* _Exercise objective_
Reproduce every line of the material below verbatim and in its original order.

Dataset entries
·····

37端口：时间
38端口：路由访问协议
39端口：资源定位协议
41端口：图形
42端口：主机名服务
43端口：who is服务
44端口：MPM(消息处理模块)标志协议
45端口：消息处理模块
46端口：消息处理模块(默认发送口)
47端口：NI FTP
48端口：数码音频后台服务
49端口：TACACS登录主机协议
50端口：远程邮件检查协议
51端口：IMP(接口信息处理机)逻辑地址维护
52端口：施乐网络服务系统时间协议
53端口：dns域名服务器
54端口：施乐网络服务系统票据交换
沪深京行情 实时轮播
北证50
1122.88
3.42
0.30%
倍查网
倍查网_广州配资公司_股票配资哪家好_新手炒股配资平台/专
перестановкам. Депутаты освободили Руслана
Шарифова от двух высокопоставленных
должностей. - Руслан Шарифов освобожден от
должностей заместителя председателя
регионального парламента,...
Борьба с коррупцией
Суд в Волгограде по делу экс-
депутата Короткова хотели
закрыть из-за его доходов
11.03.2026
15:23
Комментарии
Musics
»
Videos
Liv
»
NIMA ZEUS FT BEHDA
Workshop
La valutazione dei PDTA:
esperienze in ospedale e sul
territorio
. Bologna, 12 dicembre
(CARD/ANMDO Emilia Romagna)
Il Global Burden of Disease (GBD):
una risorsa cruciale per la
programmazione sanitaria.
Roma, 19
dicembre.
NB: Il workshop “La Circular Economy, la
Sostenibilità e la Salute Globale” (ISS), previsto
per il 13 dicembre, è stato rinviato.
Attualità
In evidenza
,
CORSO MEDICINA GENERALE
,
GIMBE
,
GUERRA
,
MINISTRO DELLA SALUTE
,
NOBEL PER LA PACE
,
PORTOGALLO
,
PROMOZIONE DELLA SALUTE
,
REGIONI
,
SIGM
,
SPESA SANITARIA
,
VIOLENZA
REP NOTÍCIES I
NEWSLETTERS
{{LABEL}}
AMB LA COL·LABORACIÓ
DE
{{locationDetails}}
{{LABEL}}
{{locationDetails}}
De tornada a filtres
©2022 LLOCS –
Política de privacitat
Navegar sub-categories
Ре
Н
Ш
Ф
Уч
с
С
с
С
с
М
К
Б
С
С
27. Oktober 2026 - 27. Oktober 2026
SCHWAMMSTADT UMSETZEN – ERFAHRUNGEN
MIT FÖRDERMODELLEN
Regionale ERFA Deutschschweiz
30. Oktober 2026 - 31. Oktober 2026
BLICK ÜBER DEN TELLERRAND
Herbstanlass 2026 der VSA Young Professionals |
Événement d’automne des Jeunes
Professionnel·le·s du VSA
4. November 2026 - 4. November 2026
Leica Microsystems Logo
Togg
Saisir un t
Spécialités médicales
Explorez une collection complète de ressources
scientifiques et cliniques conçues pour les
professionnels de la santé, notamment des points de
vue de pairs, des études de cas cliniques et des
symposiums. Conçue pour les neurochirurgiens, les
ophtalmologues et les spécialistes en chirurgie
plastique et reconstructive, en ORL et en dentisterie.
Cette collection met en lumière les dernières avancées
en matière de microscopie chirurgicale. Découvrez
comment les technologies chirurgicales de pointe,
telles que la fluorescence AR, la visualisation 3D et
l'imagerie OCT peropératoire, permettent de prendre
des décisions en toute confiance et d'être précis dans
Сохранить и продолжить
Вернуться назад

·····

* _Solution to the exercise_
37端口：时间
38端口：路由访问协议
39端口：资源定位协议
41端口：图形
42端口：主机名服务
43端口：who is服务
44端口：MPM(消息处理模块)标志协议
45端口：消息处理模块
46端口：消息处理模块(默认发送口)
47端口：NI FTP
48端口：数码音频后台服务
49端口：TACACS登录主机协议
50端口：远程邮件检查协议
51端口：IMP(接口信息处理机)逻辑地址维护
52端口：施乐网络服务系统时间协议
53端口：dns域名服务器
54端口：施乐网络服务系统票据交换
沪深京行情 实时轮播
北证50
1122.88
3.42
0.30%
倍查网
倍查网_广州配资公司_股票配资哪家好_新手炒股配资平台/专
перестановкам. Депутаты освободили Руслана
Шарифова от двух высокопоставленных
должностей. - Руслан Шарифов освобожден от
должностей заместителя председателя
регионального парламента,...
Борьба с коррупцией
Суд в Волгограде по делу экс-
депутата Короткова хотели
закрыть из-за его доходов
11.03.2026
15:23
Комментарии
Musics
»
Videos
Liv
»
NIMA ZEUS FT BEHDA
Workshop
La valutazione dei PDTA:
esperienze in ospedale e sul
territorio
. Bologna, 12 dicembre
(CARD/ANMDO Emilia Romagna)
Il Global Burden of Disease (GBD):
una risorsa cruciale per la
programmazione sanitaria.
Roma, 19
dicembre.
NB: Il workshop “La Circular Economy, la
Sostenibilità e la Salute Globale” (ISS), previsto
per il 13 dicembre, è stato rinviato.
Attualità
In evidenza
,
CORSO MEDICINA GENERALE
,
GIMBE
,
GUERRA
,
MINISTRO DELLA SALUTE
,
NOBEL PER LA PACE
,
PORTOGALLO
,
PROMOZIONE DELLA SALUTE
,
REGIONI
,
SIGM
,
SPESA SANITARIA
,
VIOLENZA
REP NOTÍCIES I
NEWSLETTERS
{{LABEL}}
AMB LA COL·LABORACIÓ
DE
{{locationDetails}}
{{LABEL}}
{{locationDetails}}
De tornada a filtres
©2022 LLOCS –
Política de privacitat
Navegar sub-categories
Ре
Н
Ш
Ф
Уч
с
С
с
С
с
М
К
Б
С
С
27. Oktober 2026 - 27. Oktober 2026
SCHWAMMSTADT UMSETZEN – ERFAHRUNGEN
MIT FÖRDERMODELLEN
Regionale ERFA Deutschschweiz
30. Oktober 2026 - 31. Oktober 2026
BLICK ÜBER DEN TELLERRAND
Herbstanlass 2026 der VSA Young Professionals |
Événement d’automne des Jeunes
Professionnel·le·s du VSA
4. November 2026 - 4. November 2026
Leica Microsystems Logo
Togg
Saisir un t
Spécialités médicales
Explorez une collection complète de ressources
scientifiques et cliniques conçues pour les
professionnels de la santé, notamment des points de
vue de pairs, des études de cas cliniques et des
symposiums. Conçue pour les neurochirurgiens, les
ophtalmologues et les spécialistes en chirurgie
plastique et reconstructive, en ORL et en dentisterie.
Cette collection met en lumière les dernières avancées
en matière de microscopie chirurgicale. Découvrez
comment les technologies chirurgicales de pointe,
telles que la fluorescence AR, la visualisation 3D et
l'imagerie OCT peropératoire, permettent de prendre
des décisions en toute confiance et d'être précis dans
Сохранить и продолжить
Вернуться назад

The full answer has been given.